§ Work request a:
In the rows below, copy word for word every line from the line with "Huevo de salmón ahumado y tomates rellenos." to the line with "natural, no es necesariamente seguro.", including both of those lines.

§ Selected excerpt:
——————————

In Eph. 4:6 Paul writes, "one God and Father of all, who is above all, and through all, and in you all". NKJV

Paul is not suggesting but is saying like in all oF his writings that the father is above all, and that He is the Head of Christ. In context Vs 4-5 Paul says "4 There is one body and one Spirit, just as you also were called in one hope of your calling; 5 one Lord, one faith, one baptism.

There is one God and one acceptable way of worshiping him, “with spirit and truth.” (John 4:23, 24) The “one Lord” is Jesus Christ, “the head of the body, the congregation.” (Colossians 1:18) “

"One God": Moses wrote;

Deuteronomy 6:4 ASV

4 Hear, O Israel: Jehovah our God is one Jehovah:

“The head of the body"

The "one Lord Jesus is the head of the body of the congregation"

Colossians 1:18 ASV

18 And he is the head of the body, the church: who is the beginning, the firstborn from the dead; [a]that in all things he might have the preeminence.

Today it is estimated that there are about ten thousand so-called Christian Denominations, they are divided by different doctrines, and beliefs. Your beliefs may be different from others professed Christians, but does this matter?. Yes it does, God is one and there is only way acceptable to worship him, and this is what is taught in the Bible.

Some Bible truths:

About God: He is the creator of all things.

Revelation 4:11 NASB

11 “Worthy are You, our Lord and our God, to receive glory and honor and power; for You created all things, and because of Your will they existed and were created.” About Jesus: The father is greater than I, and is subject to God and obedient to Him.

John 14:28 NASB

28 You heard that I said to you, ‘I am going away, and I am coming to you.’ If you loved Me, you would have rejoiced because I am going to the Father, for the Father is greater than I

1 Corinthians 15:28 NET

28 And when all things are subjected to him, then the Son himself will be subjected to the one who subjected everything to him, so that God may be all in all.

The holy spirit:

Elizabeth filled with holy spirit.

Luke 1:41 NASB

41 When Elizabeth heard Mary’s greeting, the baby leaped in her womb, and Elizabeth was filled with the Holy Spirit.

Luke 4:1 NWT

Jesus filled with holy spirit

4 Then Jesus, full of holy spirit, turned away from the Jordan, and he was led about by the spirit in the wilderness+

God pous his spirit enabling his servants to prophesy,and to see visions.

Acts 2:16-18 NET

16 But this is what was spoken about through the prophet Joel: 17 ‘And in the last days[b] it will be,’ God says ‘that I will pour out my Spirit on all people, and your sons and your daughters will prophesy, and your young men will see visions, and your old men will dream dreams. 18 Even on my servants, both men and women, I will pour out my Spirit in those days, and they will prophesy.[e]

God's Kingdom.

Is a Heavenly Kingdom and Jesus is the King of God's Kingdom.

Jesus taught his followers to pray :10 Your kingdom come. Your will be done, On earth as it is in heaven. (Mt 6:10)

Revelation 11:15 NASB

The Seventh Trumpet: Christ’s Reign Foreseen

15 Then the seventh angel sounded; and there were loud voices in heaven, saying, “The kingdom of the world has become the kingdom of our Lord and of His Christ; and He will reign forever and ever.”

God's will for the earth:

Matthew 5:5 NET

Jesus said “Blessed are the meek, for they will inherit the earth."

Psalm 37:10-11 KJV

10 For yet a little while, and the wicked shall not be: yea, thou shalt diligently consider his place, and it shall not be. 11 But the meek shall inherit the earth; and shall delight themselves in the abundance of peace.

——————————

§ Work request b:
According to the text on Bible truths, about how many so-called Christian denominations are estimated to exist today?

——————————

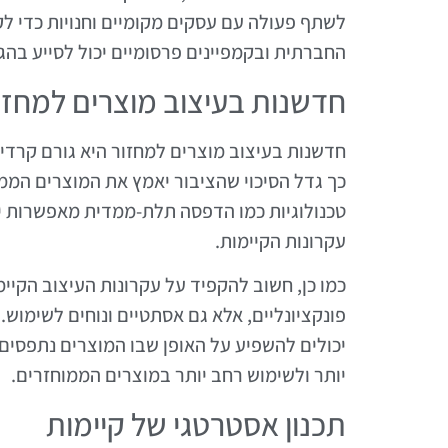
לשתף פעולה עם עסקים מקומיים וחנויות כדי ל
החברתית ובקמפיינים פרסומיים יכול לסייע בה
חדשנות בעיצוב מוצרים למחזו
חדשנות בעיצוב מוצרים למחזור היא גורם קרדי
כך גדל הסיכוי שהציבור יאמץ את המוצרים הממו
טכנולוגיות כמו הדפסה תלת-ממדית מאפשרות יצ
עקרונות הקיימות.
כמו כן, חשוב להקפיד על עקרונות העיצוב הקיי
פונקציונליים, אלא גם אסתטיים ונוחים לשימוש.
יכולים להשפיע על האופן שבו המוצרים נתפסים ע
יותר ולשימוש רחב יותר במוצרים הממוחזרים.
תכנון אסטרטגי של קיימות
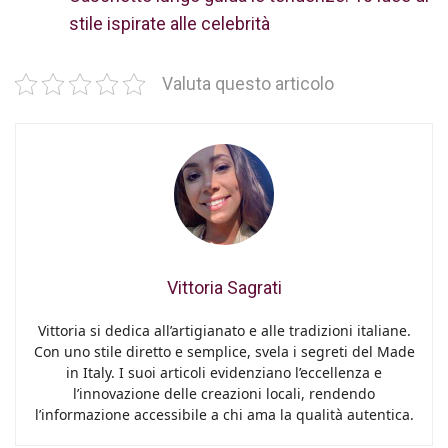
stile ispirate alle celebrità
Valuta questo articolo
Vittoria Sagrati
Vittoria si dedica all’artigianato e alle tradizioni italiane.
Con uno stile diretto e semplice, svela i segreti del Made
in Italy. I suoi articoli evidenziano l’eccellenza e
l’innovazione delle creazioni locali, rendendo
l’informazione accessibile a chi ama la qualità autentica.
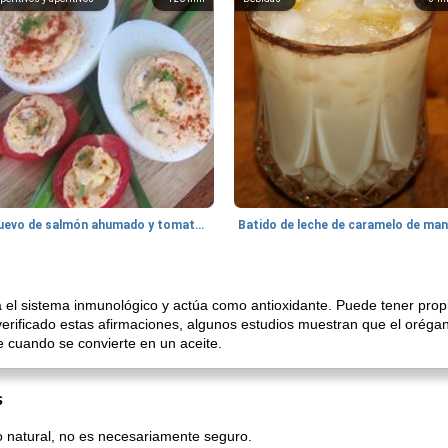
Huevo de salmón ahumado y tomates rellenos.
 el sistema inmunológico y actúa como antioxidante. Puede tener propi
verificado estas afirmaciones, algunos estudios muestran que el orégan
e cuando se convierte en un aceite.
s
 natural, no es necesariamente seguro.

——————————

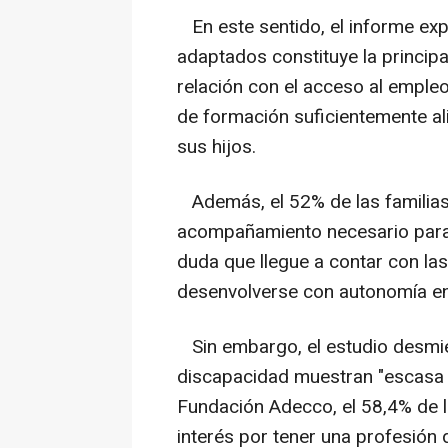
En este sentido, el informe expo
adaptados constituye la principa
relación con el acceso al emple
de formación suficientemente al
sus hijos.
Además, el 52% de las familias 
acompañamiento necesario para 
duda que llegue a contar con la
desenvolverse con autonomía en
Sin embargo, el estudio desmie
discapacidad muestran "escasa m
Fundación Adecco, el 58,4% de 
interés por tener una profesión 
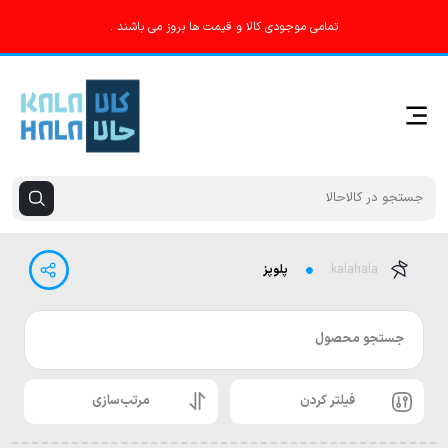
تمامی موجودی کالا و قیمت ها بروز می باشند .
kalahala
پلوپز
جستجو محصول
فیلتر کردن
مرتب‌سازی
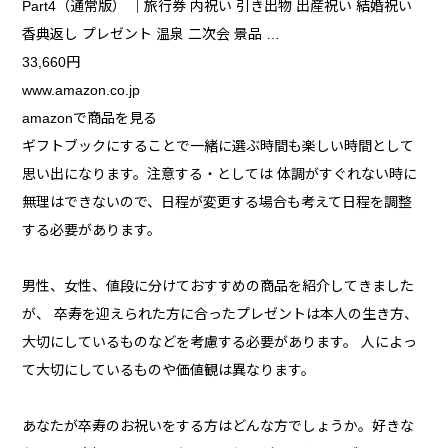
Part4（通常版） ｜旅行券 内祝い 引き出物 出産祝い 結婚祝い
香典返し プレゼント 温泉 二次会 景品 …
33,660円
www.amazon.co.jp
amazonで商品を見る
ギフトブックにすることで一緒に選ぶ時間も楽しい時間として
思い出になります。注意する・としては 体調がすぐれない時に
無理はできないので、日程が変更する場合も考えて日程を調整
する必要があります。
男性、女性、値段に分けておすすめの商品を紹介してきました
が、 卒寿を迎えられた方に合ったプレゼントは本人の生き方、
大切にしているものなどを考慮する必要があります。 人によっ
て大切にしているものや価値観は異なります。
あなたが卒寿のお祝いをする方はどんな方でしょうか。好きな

——————————

§ Output a:
Huevo de salmón ahumado y tomates rellenos.
 el sistema inmunológico y actúa como antioxidante. Puede tener propi
verificado estas afirmaciones, algunos estudios muestran que el orégan
e cuando se convierte en un aceite.
s
 natural, no es necesariamente seguro.

§ Output b:
About ten thousand.